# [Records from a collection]
___

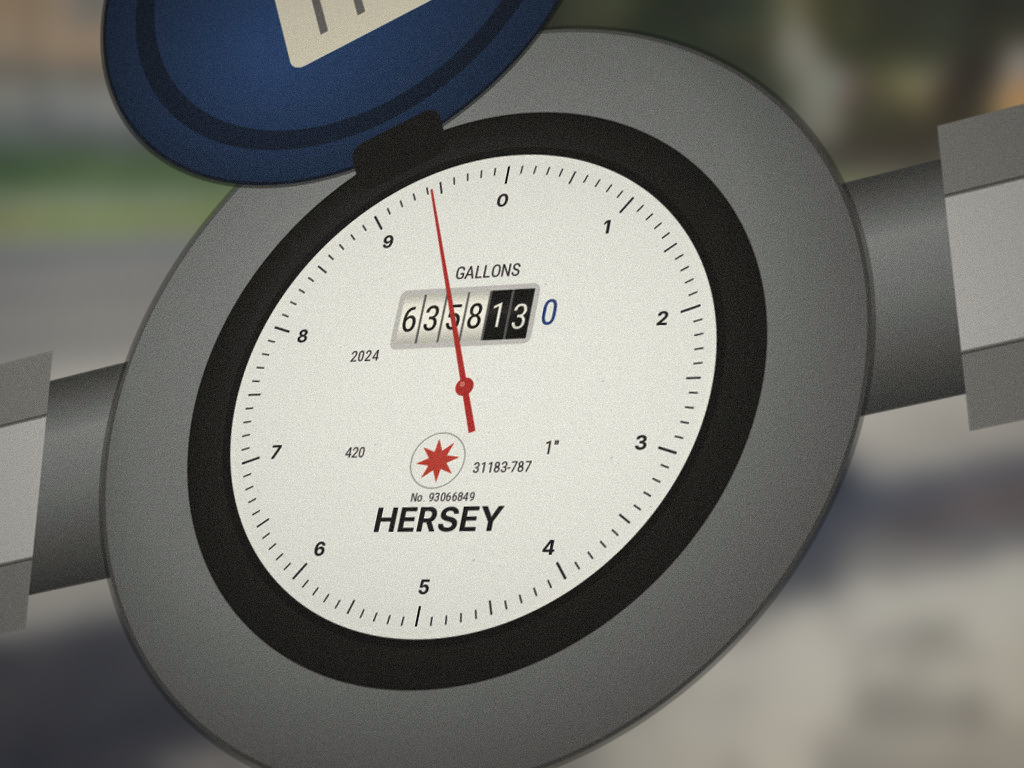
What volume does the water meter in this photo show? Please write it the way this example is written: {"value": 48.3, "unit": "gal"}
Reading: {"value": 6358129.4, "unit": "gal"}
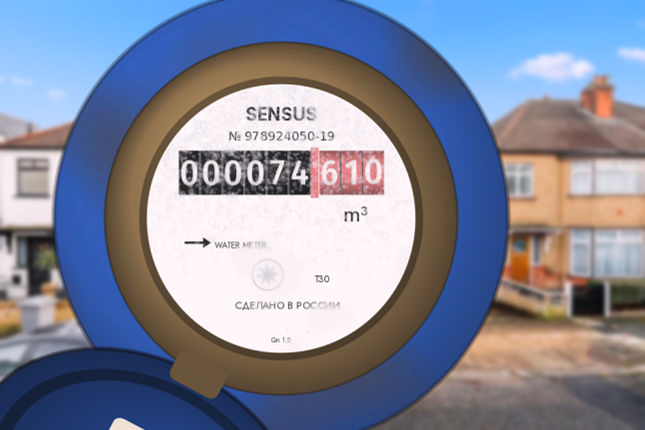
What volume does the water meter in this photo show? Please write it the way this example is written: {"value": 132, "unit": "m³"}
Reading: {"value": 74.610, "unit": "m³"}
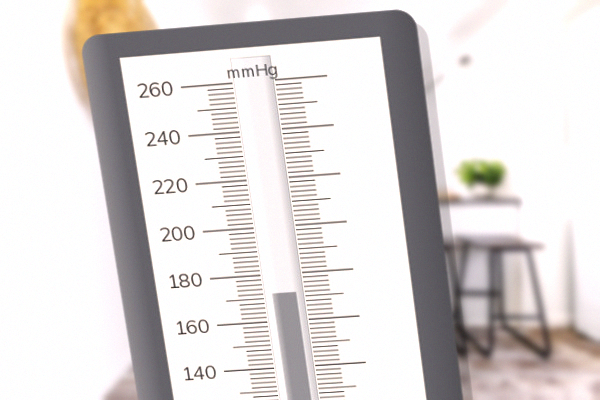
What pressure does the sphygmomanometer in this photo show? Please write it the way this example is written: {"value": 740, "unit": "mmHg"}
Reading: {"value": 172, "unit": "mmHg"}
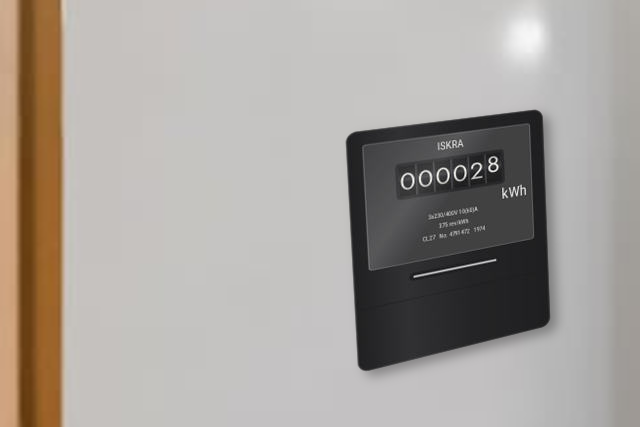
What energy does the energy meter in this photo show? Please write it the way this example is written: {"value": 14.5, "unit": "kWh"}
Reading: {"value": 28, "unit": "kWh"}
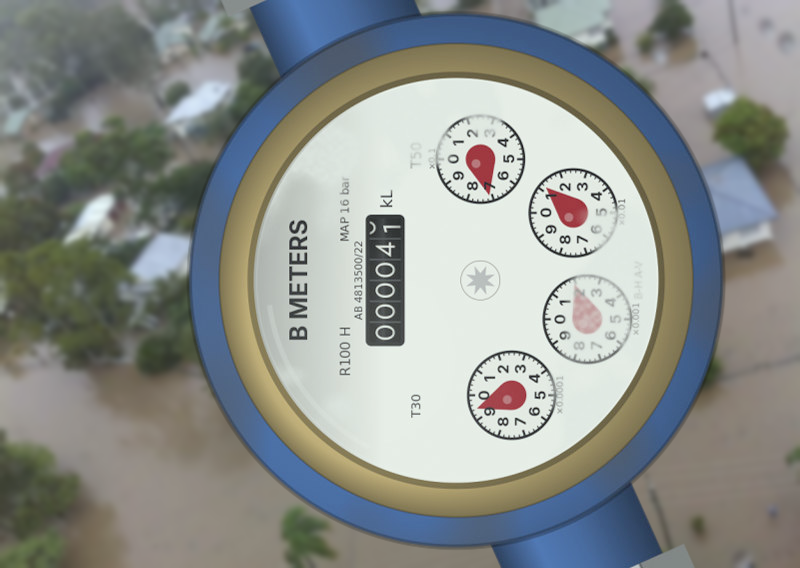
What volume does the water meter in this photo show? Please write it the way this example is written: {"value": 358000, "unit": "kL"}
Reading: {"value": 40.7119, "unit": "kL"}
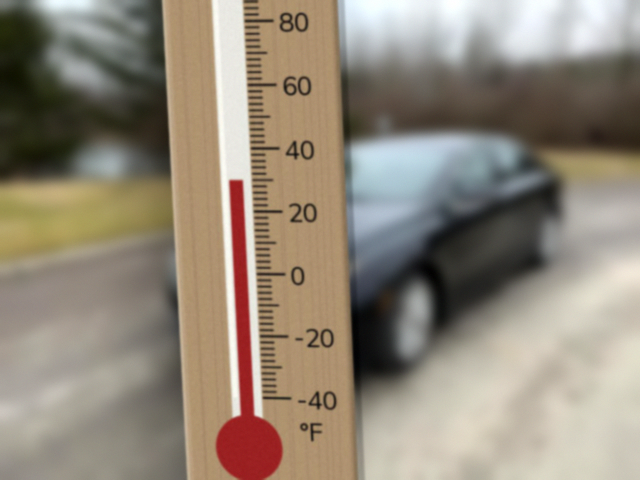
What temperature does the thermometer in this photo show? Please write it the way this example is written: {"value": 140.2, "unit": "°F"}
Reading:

___

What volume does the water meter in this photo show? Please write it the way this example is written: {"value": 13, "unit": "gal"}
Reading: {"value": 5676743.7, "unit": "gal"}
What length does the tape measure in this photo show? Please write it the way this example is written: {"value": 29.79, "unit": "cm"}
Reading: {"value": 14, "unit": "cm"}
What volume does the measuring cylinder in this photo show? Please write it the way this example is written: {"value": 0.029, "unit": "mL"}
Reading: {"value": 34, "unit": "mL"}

___

# [Job item]
Show every line of the items above that contains the string "mmHg".

# [Solution for this exercise]
What pressure does the sphygmomanometer in this photo show? Please write it the way this example is written: {"value": 740, "unit": "mmHg"}
Reading: {"value": 172, "unit": "mmHg"}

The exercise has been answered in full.